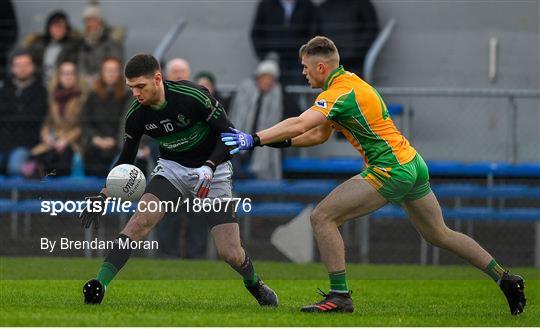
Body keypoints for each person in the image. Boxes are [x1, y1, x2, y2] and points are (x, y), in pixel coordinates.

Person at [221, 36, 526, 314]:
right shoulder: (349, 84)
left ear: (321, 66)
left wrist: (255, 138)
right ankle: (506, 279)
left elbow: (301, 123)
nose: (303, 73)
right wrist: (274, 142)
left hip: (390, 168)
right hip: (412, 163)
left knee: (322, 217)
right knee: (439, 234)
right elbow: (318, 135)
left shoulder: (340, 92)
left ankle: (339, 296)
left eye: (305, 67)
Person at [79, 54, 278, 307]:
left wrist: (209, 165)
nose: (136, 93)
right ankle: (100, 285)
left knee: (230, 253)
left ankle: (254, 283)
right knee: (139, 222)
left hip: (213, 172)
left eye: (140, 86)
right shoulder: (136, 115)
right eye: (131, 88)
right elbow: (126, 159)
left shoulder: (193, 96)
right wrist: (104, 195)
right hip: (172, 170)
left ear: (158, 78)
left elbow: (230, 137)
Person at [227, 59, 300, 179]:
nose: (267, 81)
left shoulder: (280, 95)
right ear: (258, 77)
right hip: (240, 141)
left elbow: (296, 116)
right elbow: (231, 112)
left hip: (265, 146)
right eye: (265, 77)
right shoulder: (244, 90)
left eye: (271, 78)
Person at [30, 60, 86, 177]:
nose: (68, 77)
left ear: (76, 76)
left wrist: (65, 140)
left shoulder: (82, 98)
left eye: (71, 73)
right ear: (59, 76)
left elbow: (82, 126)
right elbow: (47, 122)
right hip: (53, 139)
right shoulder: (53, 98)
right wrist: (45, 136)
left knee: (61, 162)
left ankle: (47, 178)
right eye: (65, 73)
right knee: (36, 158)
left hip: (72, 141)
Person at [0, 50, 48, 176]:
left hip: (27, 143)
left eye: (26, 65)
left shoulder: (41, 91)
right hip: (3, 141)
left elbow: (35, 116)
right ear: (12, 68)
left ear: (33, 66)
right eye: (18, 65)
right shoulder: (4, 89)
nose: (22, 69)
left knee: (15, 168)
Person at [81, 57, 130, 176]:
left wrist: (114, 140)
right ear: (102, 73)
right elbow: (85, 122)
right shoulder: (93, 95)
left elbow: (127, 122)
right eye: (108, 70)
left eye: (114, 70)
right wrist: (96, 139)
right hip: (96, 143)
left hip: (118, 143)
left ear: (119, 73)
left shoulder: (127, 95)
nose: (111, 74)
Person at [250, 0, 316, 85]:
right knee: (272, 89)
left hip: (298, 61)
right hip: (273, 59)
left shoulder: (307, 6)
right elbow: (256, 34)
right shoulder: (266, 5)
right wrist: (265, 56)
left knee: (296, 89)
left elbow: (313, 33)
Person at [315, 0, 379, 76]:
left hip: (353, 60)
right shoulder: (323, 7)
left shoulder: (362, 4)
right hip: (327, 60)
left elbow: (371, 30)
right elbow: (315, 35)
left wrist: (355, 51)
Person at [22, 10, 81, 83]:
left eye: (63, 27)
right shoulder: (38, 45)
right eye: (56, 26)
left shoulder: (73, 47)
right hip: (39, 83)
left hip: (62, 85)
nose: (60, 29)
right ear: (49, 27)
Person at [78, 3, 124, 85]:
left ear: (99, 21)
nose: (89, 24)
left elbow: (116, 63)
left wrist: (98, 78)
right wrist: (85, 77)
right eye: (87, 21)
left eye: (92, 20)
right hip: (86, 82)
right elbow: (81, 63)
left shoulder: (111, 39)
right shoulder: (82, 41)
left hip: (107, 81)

━━━━━━━━━━━━━━━━━━━━

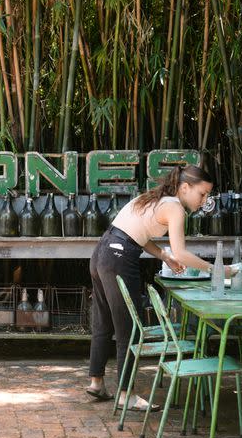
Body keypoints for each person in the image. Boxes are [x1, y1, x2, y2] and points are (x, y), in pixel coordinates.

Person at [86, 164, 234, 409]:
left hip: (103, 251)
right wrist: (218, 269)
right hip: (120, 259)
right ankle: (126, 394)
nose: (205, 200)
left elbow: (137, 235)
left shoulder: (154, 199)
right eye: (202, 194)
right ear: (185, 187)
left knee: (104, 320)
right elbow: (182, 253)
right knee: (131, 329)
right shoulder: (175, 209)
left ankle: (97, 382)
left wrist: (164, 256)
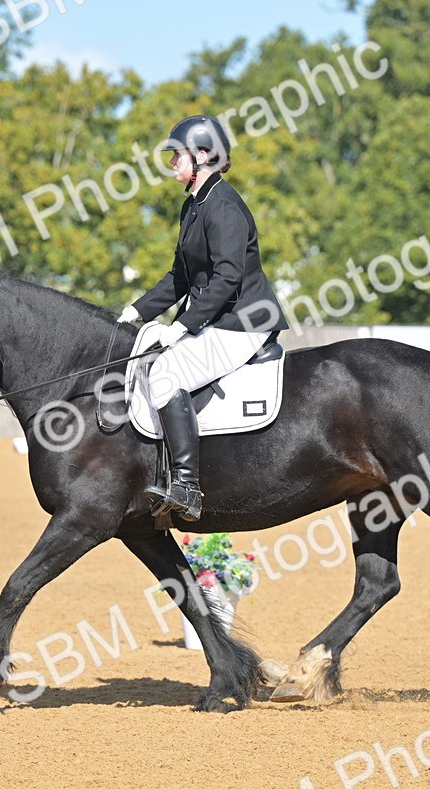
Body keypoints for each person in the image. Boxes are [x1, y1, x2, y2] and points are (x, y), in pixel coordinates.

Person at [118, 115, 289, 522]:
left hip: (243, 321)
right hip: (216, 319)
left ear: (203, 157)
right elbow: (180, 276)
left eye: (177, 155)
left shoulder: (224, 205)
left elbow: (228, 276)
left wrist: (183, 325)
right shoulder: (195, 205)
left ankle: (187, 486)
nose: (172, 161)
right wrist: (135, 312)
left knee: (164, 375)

━━━━━━━━━━━━━━━━━━━━

__TO DO__: Taking the entries above, write out exactly the lines starting with the line containing "right wrist: (265, 56)" and going on through the line containing "left hip: (107, 81)", both included, and nothing else.

__WRITTEN ANSWER__:
right wrist: (265, 56)
left knee: (296, 89)
left elbow: (313, 33)
Person at [315, 0, 379, 76]:
left hip: (353, 60)
right shoulder: (323, 7)
left shoulder: (362, 4)
right hip: (327, 60)
left elbow: (371, 30)
right elbow: (315, 35)
left wrist: (355, 51)
Person at [22, 10, 81, 83]:
left eye: (63, 27)
right shoulder: (38, 45)
right eye: (56, 26)
left shoulder: (73, 47)
right hip: (39, 83)
left hip: (62, 85)
nose: (60, 29)
right ear: (49, 27)
Person at [78, 3, 124, 85]:
left ear: (99, 21)
nose: (89, 24)
left elbow: (116, 63)
left wrist: (98, 78)
right wrist: (85, 77)
right eye: (87, 21)
left eye: (92, 20)
right hip: (86, 82)
right elbow: (81, 63)
left shoulder: (111, 39)
right shoulder: (82, 41)
left hip: (107, 81)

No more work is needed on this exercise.